1. ## Weird Rotational Solid

So I'm asked to find the volume of the solid obtained by rotating the region bounded by the given curves about the specified axis (obv.). I'm given:

x + 3 = 4y - y^2 , x = 0; about the x-axis

The book says the answer is (16π)/3

This seems weird to me because I'm imagining the graph will yield a solid just begging me to apply the washer method and use dx. Yet, unless my algebra is terrible (which wouldn't surprise me), I don't see how we can set an equation equal to one y value. Therefore, I tried devising a few approaches using dy and the disk method (I haven't seen a prototype for this problem, but I figured it couldn't be too hard to come up with my own approach to a textbook problem).

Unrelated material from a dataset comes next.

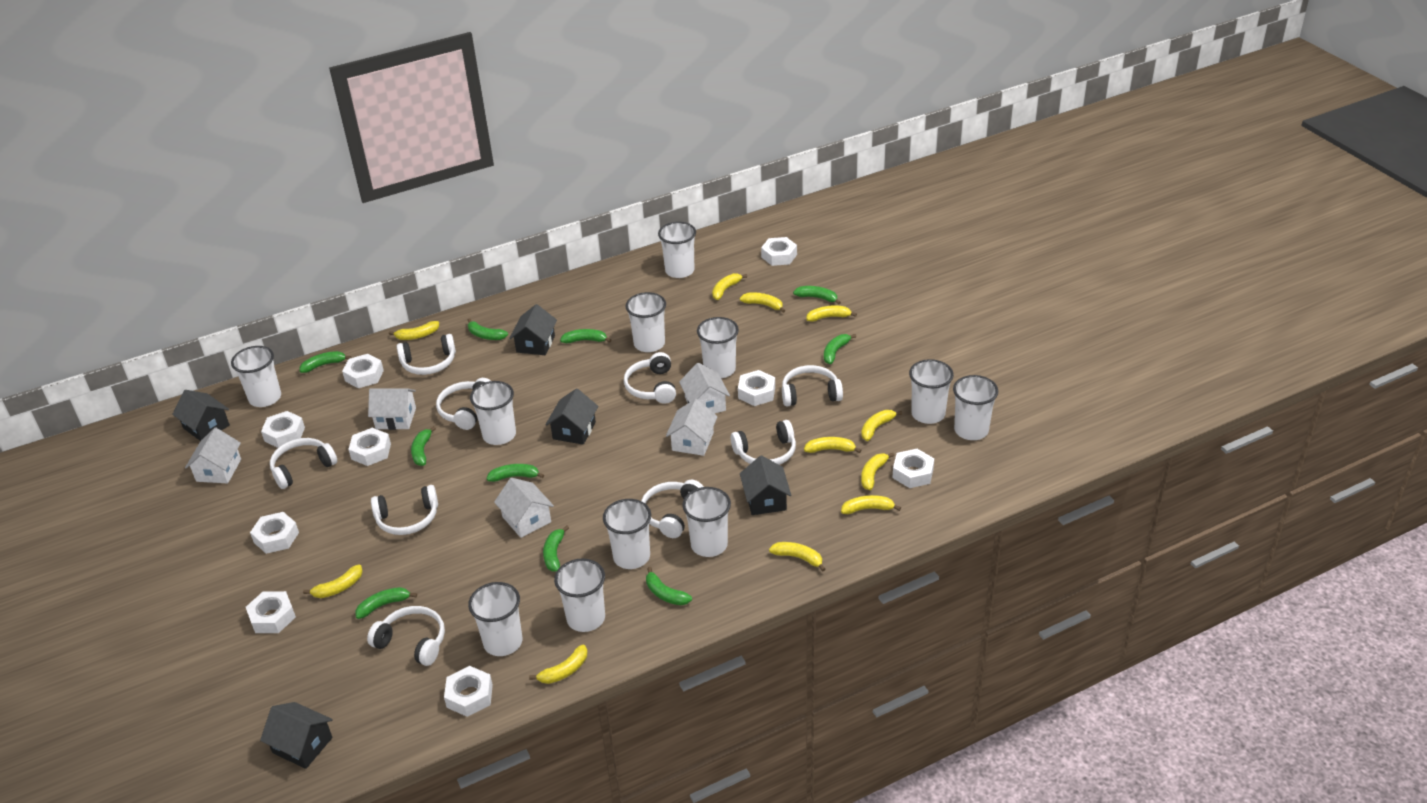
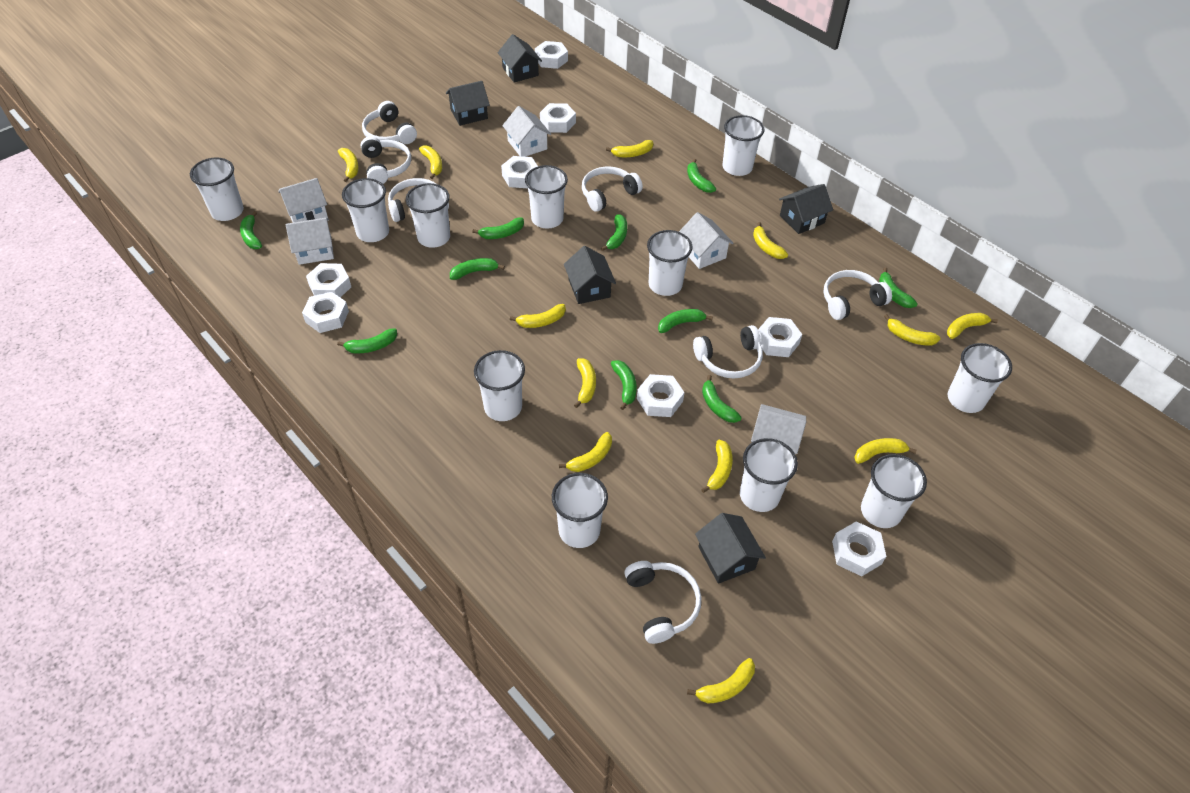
white headphones: [270,438,337,489] [367,606,445,666] [371,485,438,535] [397,334,456,375] [436,378,491,430] [624,352,676,404] [641,480,704,538] [731,420,796,465] [782,365,843,406] = 9 -> [361,136,411,184] [362,101,417,144] [388,178,449,222] [582,166,643,212] [624,561,701,644] [693,325,763,379] [823,270,892,320] = 7
white nut: [246,591,296,633] [250,512,299,554] [261,411,305,448] [342,354,384,388] [348,428,391,466] [444,666,493,717] [738,370,775,406] [761,237,797,266] [892,449,934,488] = 9 -> [302,292,349,333] [306,263,351,297] [501,156,538,188] [535,41,568,69] [540,103,576,133] [637,374,685,417] [758,317,802,357] [832,521,886,577] = 8
yellow banana: [303,564,363,598] [389,321,439,340] [529,645,588,684] [712,273,747,300] [740,292,785,313] [769,542,825,571] [804,437,861,453] [806,305,857,322] [841,495,901,514] [861,410,902,441] [861,453,894,490] = 11 -> [338,148,359,182] [419,145,442,179] [510,304,566,328] [559,432,612,472] [574,358,596,408] [606,140,653,157] [687,658,755,704] [701,440,733,493] [753,222,788,259] [854,438,917,464] [884,314,941,346] [947,313,998,339] = 12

To start, I set x = -y^2 + 4y - 3. Then, I proceeded with π∫ (-y^2 + y - 3)^2 dy from 1 to 3 (value obtained by factoring). I ended up with (16/15)π. Way wrong.

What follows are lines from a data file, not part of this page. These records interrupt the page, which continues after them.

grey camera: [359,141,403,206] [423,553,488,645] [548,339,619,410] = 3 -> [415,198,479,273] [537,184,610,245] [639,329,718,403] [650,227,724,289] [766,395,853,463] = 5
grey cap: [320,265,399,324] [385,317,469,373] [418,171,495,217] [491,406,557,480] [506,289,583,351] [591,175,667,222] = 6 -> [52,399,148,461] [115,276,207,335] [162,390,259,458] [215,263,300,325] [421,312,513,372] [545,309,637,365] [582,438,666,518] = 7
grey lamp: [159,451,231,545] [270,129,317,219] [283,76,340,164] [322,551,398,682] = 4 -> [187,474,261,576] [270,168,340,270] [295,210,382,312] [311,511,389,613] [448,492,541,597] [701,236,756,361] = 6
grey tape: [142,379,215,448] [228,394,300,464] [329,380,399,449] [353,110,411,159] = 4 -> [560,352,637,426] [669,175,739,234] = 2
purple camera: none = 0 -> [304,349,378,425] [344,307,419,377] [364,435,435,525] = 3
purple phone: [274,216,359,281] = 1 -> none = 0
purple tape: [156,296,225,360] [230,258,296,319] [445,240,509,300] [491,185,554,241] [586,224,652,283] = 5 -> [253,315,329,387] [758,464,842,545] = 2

I saw a problem that sort-of, kind-of resembled this one earlier in the book, which advised I solve the problem with the formula 2π∫ y[ u(y) - v(y) ]dy.

There wasn't an explanation though, so I figured maybe that y outside the brackets represented an equation composed with y variables. So I basically repeated my first attempt with 2π out front. Not surprisingly, wrong again.

The closest I came was trying 2π∫ (-y^2 + 4y - 3) dy (incorrectly assuming that maybe the 2 coefficient would account for the volume and I could discard the square outside the parentheses around the quadratic). I got 8π/3.

Then I figured that first y in 2π∫ y[ u(y) - v(y) ]dy could be replaced by the value obtained after applying the quadratic formula to -y^2 + 4y - 3. This led to me repeating that last equation with a 4 in front of the parentheses. I got 32π/3.

I guess I'd get 16π/3 if I'd have put a 2 in front of the parentheses, yet I can't figure out any good reason why I should.

I thought I was pretty decent at rotational solids, but this shook my confidence. I spent all afternoon thinking about this and I'm stumped. I apologize for the length of the post, but I figured you might appreciate the effort. Hopefully I presented everything clear enough and I hope someone can help!

2. ## Re: Weird Rotational Solid

Wait, disk method? I'm forgetting about the shell method, aren't I?

3. ## Re: Weird Rotational Solid

Always do it both ways.

$\displaystyle 2\pi\cdot\int_{1}^{3}y\cdot (4y-y^{2}-3)\;dy$

$\displaystyle \pi\cdot\int_{0}^{1}(\sqrt{1-x}+2)^{2}-(2-\sqrt{1-x})^{2}\;dx$

Just stare at them until they soak in. Well, okay, you can blink when necesary.

Note: This is unlikely to be a natural skill. It will take effort to get good at it.